§ Exercise details
Carry on the article below about Gilotrif in head and neck cancer, picking up right after its last sentence.

§ Source extract
########################################

Gilotrif improves PFS in platinum-pretreated head and neck cancer, but is that enough?
| Sep 29, 2014
By Mara Jeffress and Stephanie Hawthorne
Head and neck cancer patients tend to receive chemotherapy doublets with or without the only approved targeted agent, the EGFR antibody Erbitux® (cetuximab, Bristol-Myers Squibb/Lilly/Merck Serono) as first-line therapy. Up to 90% of squamous cell carcinoma of the head and neck (SCCHN) patients have a tumor with EGFR aberrations, and according to Kantar Health’s CancerMPact® Treatment Architecture United States, in 2013 38% of chemotherapy-naïve SCCHN patients received Erbitux as part of their first-line therapy for advanced disease.1 Erbitux may also be used in second-line, with approximately one-fifth of patients receiving Erbitux monotherapy and another one-fifth receiving Erbitux in combination with chemotherapy.
The use of Erbitux in multiple lines belies the large unmet need for relapsed or refractory patients, whose median overall survival ranges from three to six months (Machiels, Abstract LBA29, ESMO 2014).2 In addition, less than half of patients who receive a first-line therapy go on to receive a second line of therapy.2 Several other EGFR-directed agents have been tested in SCCHN, including Vectibix® (panitumumab, Amgen), zalutumumab (Genmab), Iressa® (gefitinib, AstraZeneca), and Tykerb® (lapatinib, GlaxoSmithKline). All have failed to improve survival in Phase III trials. Gilotrif® (Giotrif® in Europe, afatinib, Boehringer Ingelheim), an oral small molecule that inhibits EGFR, HER2 and HER4, is currently approved in non-small cell lung cancer (NSCLC) and is vying for a spot in SCCHN.
The LUX-Head & Neck 1 trial of Gilotrif in 474 second-line SCCHN patients who had progressed on platinum treatment advanced the field at this year’s European Society for Medical Oncology (ESMO) meeting2 by being the first positive trial of a novel targeted agent since the pivotal Erbitux EXTREME trial.3 The LUX-Head & Neck 1 trial stratified patients 2:1 to receive either Gilotrif (40 mg daily, oral) or methotrexate (40 mg/m2, IV weekly), and patients were stratified by ECOG status (0 vs. 1) and prior EGFR inhibitor use. Median progression-free survival (PFS) was significantly improved in the Gilotrif arm (2.6 vs. 1.7 months, HR=0.80, p=0.030), as was overall response rate (ORR; 10.2 vs. 5.6%) and disease control rate (DCR; 49.1 vs. 38.5%). There was no significant difference in overall survival (median OS 6.8 vs. 6.0 months, HR=0.96, p=0.7). Patient-reported outcomes and quality-of-life measures favored Gilotrif. In addition, Gilotrif was less toxic with fewer dose reductions (32% vs. 42%), discontinuations (7% vs. 16%) and fatal events (0.6% vs. 3%). As expected, adverse events characteristic of EGFR inhibitors were higher in the Gilotrif arm (all grade rash 74% vs. 8%; Grade 3/4 rash 10% vs. 0%; all grade diarrhea 72% vs. 12%; Grade 3/4 diarrhea 10% vs. 2%). In the methotrexate arm stomatitis (39% vs. 43%), fatigue (25% vs. 32%) and neutropenia (<1% vs. 19%) were higher.

########################################

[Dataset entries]

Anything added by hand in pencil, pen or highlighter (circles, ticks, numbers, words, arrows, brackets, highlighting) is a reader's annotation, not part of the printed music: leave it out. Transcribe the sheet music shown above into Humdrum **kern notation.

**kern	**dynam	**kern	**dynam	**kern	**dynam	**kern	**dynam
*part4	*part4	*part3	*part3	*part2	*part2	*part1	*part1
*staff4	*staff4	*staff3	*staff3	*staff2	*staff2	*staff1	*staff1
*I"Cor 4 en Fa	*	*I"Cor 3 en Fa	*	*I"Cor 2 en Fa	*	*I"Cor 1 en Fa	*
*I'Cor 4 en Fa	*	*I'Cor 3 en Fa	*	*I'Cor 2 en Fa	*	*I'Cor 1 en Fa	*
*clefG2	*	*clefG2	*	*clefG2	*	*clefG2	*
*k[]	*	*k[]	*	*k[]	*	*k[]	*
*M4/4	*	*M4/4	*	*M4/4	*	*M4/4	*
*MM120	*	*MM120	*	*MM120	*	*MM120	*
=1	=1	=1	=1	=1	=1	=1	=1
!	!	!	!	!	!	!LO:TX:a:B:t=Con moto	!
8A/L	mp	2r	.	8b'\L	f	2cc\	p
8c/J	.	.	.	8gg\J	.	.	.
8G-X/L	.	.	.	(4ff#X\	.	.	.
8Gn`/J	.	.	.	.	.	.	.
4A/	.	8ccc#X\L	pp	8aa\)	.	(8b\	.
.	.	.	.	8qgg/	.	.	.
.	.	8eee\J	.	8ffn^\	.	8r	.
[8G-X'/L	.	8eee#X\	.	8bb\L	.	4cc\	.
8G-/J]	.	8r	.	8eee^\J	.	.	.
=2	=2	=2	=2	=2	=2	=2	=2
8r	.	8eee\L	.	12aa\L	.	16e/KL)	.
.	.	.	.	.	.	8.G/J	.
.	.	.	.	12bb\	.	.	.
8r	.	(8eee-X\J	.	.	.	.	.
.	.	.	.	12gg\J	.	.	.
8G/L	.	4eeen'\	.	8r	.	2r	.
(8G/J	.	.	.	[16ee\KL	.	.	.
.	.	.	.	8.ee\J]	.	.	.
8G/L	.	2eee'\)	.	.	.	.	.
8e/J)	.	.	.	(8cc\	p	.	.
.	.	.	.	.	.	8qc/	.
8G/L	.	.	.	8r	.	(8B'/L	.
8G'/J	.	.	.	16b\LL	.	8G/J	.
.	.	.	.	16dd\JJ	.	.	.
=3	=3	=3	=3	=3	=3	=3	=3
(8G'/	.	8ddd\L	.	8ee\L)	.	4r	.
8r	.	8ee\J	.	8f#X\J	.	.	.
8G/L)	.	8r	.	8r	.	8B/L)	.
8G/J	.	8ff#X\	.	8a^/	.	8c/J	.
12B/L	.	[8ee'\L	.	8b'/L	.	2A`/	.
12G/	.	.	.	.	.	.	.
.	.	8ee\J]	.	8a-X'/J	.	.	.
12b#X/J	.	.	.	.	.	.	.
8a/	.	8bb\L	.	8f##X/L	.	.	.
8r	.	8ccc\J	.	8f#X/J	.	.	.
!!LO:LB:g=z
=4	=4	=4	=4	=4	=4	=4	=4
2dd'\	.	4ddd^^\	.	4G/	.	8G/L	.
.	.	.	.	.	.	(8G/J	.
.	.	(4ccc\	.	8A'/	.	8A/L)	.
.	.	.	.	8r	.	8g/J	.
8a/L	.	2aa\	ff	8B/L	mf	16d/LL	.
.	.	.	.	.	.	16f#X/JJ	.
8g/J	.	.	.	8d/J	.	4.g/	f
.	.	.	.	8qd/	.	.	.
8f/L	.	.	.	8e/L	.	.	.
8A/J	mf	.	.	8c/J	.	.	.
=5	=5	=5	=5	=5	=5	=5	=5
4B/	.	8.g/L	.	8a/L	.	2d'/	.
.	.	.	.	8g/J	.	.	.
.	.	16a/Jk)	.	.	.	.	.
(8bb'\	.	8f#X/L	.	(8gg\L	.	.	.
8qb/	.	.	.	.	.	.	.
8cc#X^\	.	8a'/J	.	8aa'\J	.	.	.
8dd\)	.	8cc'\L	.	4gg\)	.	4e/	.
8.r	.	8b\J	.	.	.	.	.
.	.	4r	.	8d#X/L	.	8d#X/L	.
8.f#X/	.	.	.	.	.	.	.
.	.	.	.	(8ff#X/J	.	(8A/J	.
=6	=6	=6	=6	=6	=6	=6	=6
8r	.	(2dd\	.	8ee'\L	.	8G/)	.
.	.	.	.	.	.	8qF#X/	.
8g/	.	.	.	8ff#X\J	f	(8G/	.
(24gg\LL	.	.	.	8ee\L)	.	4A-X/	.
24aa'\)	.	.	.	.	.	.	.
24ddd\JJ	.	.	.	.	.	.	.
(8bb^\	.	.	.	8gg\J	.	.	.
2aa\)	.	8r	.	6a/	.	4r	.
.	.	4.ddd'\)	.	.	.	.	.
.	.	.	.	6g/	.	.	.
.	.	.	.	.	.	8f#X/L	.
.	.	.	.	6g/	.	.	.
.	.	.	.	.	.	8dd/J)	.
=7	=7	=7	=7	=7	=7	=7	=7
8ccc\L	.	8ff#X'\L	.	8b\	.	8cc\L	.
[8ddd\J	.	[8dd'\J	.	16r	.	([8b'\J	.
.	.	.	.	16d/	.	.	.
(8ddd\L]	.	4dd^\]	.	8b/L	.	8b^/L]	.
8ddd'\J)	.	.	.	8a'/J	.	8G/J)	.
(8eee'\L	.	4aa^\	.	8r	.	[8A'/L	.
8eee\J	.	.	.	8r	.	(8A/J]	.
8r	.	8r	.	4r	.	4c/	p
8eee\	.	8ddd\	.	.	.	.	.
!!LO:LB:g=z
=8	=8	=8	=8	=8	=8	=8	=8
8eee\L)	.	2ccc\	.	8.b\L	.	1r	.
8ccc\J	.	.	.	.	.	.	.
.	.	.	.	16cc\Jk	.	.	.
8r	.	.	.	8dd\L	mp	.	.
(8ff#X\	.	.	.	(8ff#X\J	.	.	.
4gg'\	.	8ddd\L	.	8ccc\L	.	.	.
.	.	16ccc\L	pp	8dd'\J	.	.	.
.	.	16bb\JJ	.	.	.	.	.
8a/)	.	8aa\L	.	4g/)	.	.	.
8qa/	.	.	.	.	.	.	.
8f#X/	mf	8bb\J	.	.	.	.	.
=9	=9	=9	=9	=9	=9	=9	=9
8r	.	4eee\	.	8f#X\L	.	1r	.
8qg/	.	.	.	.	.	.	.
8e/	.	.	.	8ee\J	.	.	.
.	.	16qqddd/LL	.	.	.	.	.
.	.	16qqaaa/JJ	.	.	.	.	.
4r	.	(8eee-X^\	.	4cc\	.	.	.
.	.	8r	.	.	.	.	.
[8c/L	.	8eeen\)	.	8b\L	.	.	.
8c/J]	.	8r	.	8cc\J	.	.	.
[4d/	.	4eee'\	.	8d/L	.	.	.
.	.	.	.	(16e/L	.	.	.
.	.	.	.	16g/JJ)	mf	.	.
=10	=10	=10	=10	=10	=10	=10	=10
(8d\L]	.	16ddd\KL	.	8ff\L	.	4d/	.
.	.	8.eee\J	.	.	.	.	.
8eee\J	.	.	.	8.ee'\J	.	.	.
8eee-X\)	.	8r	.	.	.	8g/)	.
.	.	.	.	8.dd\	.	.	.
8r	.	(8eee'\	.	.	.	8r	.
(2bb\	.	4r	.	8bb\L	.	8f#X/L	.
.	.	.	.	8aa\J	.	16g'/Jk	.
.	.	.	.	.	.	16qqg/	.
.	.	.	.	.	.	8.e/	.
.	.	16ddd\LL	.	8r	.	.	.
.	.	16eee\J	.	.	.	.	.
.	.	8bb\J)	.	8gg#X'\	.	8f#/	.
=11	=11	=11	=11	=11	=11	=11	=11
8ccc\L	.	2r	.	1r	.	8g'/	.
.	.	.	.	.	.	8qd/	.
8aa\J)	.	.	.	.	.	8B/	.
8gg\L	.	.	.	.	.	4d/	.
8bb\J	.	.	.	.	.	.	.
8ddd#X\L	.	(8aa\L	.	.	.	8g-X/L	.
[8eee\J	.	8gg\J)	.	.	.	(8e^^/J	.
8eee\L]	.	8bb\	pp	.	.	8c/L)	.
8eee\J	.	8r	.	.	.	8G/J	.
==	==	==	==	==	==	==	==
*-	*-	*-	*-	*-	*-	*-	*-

########################################

§ Task output
Subgroup analysis from LUX-Head & Neck 1 suggests that patients who are HPV p16-negative and who have not received prior Erbitux are more likely to respond to Gilotrif, and prior Erbitux in 60% of the enrolled patients may have negatively biased the trial. How much better would the efficacy outcomes have been if patients had been preselected to be HPV-negative? With such a high number of patients being treated with Erbitux in front-line, would it have been possible to quickly enroll such a trial? Perhaps, as was suggested by the discussant, Dr. Seiwert, there are other biomarkers that might help refine which patients benefit the most from Gilotrif?
The suggestion that prior treatment with Erbitux negatively biased overall survival outcomes in this trial may be a biologically sound rationale, but it is clinically irrelevant since Erbitux is an approved drug used in a large proportion of patients with advanced disease. This outcome may speak to acquired resistance to EGFR inhibition, which is an inherent risk to developing a drug with a similar mechanism of action in the relapsed/refractory setting. That PFS was significantly improved despite the majority of patients having received prior Erbitux suggests they were not completely resistant, that Gilotrif remains active in Erbitux-resistant clones, or that the mechanisms of action of these two drugs (monoclonal antibody vs. tyrosine kinase inhibitor) differ sufficiently to confer response when used in sequence.
Similar outcomes have been observed with other EGFR inhibitors studied in the platinum-pretreated advanced SCCHN setting: Zalutumumab significantly improved PFS but not overall survival compared with best supportive care,4 and Iressa improved response rate but not PFS or overall survival when compared with methotrexate.5 The lack of overall survival benefit in LUX-Head & Neck 1 is concerning since there are so few effective options in this disease; one would expect that an active agent could have an impact on overall survival. The FDA may take a similar stance, requiring an overall survival benefit for approval, although other regulatory authorities (such as the European Medicines Agency) may be more willing to approve a drug with a PFS benefit alone.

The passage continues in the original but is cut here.